→ **Activity**: Starting at the line that contains "(2) In der Abrech" and ending with the line that contains "2024-01-13 13:03:00", write out only those items again, substituting "Ermittlung" for "Berechnung" and changing nothing else. Leave the pictures out of your answer.

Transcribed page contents
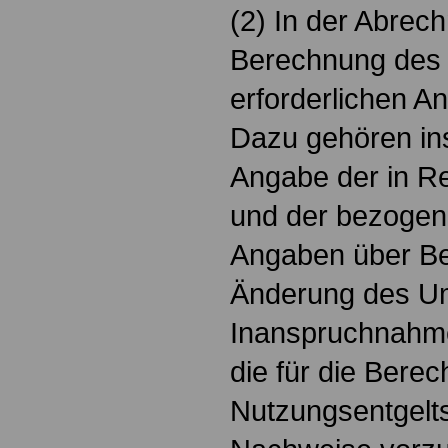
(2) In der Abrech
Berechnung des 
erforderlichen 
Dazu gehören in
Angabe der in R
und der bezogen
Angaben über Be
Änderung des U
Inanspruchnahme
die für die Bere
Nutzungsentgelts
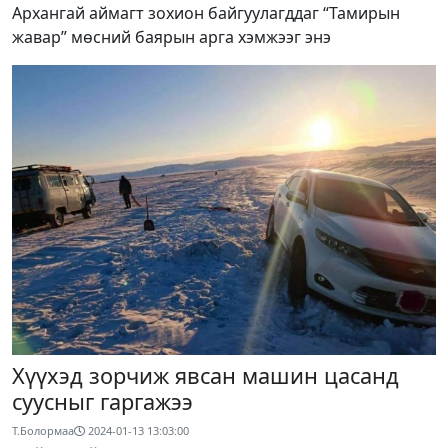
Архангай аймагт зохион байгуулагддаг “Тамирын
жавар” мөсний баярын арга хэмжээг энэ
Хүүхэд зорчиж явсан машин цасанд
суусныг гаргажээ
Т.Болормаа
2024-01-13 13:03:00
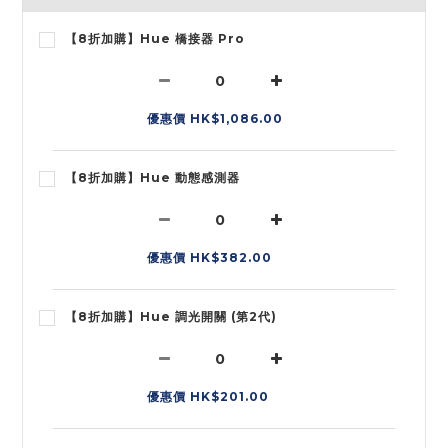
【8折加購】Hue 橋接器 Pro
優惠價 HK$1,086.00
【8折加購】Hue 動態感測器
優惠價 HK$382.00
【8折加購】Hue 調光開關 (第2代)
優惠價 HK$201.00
---
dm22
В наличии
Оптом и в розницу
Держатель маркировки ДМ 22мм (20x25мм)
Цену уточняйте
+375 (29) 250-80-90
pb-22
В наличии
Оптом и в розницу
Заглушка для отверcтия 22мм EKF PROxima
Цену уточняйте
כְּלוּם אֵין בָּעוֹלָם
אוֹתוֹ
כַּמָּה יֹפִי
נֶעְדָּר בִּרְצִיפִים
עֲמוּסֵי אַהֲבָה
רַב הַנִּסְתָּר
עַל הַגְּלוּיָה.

→ **Finished task**:
(2) In der Abrech
Ermittlung des 
erforderlichen 
Dazu gehören in
Angabe der in R
und der bezogen
Angaben über Be
Änderung des U
Inanspruchnahme
die für die Bere
Nutzungsentgelts
Архангай аймагт зохион байгуулагддаг “Тамирын
жавар” мөсний баярын арга хэмжээг энэ
Хүүхэд зорчиж явсан машин цасанд
суусныг гаргажээ
Т.Болормаа
2024-01-13 13:03:00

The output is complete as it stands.